Repositories never own a private write lock. Tests that construct a repository in isolation use tests._shared.persistence.make_private_write_context() to satisfy the constructor; that helper returns a fresh per-call lock and is unsafe for production wiring.
Migrations¶
Adding a migration: read docs/guides/persistence-migrations.md first. Never hand-edit a revision file that already exists on origin/main; yoyo's content-hash check refuses to re-apply an edited file. Author a new revision with your delta instead.
Per-line opt-out¶
# lint-allow: persistence-boundary -- <required justification> as a trailing comment. The -- separator is part of the opt-out syntax itself; the justification after it must be non-empty.
Enforcement¶
scripts/check_persistence_boundary.py (pre-push hook + CI Lint job).
scripts/check_no_api_dto_in_persistence_or_service.py (pre-push hook + CI Lint job) is the sibling layer-discipline gate added in WP-1. It forbids from synthorg.api.dto_* imports inside src/synthorg/persistence/ and src/synthorg/service/, so durable storage code cannot bind to API response shapes.

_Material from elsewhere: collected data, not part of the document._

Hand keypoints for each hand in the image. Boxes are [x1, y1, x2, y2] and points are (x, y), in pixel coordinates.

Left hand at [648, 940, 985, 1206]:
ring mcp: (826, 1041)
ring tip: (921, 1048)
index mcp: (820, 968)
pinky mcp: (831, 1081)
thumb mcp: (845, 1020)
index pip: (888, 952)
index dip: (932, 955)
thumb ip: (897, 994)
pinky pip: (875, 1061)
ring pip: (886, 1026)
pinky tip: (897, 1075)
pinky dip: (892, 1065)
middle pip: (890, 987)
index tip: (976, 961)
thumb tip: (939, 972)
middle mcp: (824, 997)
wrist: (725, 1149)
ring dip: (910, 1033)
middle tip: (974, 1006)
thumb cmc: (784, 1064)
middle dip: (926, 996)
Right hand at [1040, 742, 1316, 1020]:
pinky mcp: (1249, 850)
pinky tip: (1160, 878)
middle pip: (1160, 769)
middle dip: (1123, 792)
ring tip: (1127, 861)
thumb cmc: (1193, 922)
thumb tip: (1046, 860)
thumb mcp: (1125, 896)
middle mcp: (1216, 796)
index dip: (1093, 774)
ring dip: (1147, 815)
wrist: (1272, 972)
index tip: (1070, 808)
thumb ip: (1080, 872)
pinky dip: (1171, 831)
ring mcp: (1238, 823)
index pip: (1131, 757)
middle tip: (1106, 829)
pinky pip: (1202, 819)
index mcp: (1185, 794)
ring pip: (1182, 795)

The provider-audit and preset-override repositories switched to synthorg.providers.management.capability_dtos as part of the same change.
scripts/check_dual_backend_test_parity.py (pre-push hook + CI Lint job) protects the conformance-test arm of the same boundary: every test under tests/conformance/persistence/ must consume the parametrised backend: PersistenceBackend fixture (no direct aiosqlite / psycopg typing, no backend.backend_name == "..." body conditionals), and every repository protocol exposed on PersistenceBackend must be exercised by at least one test.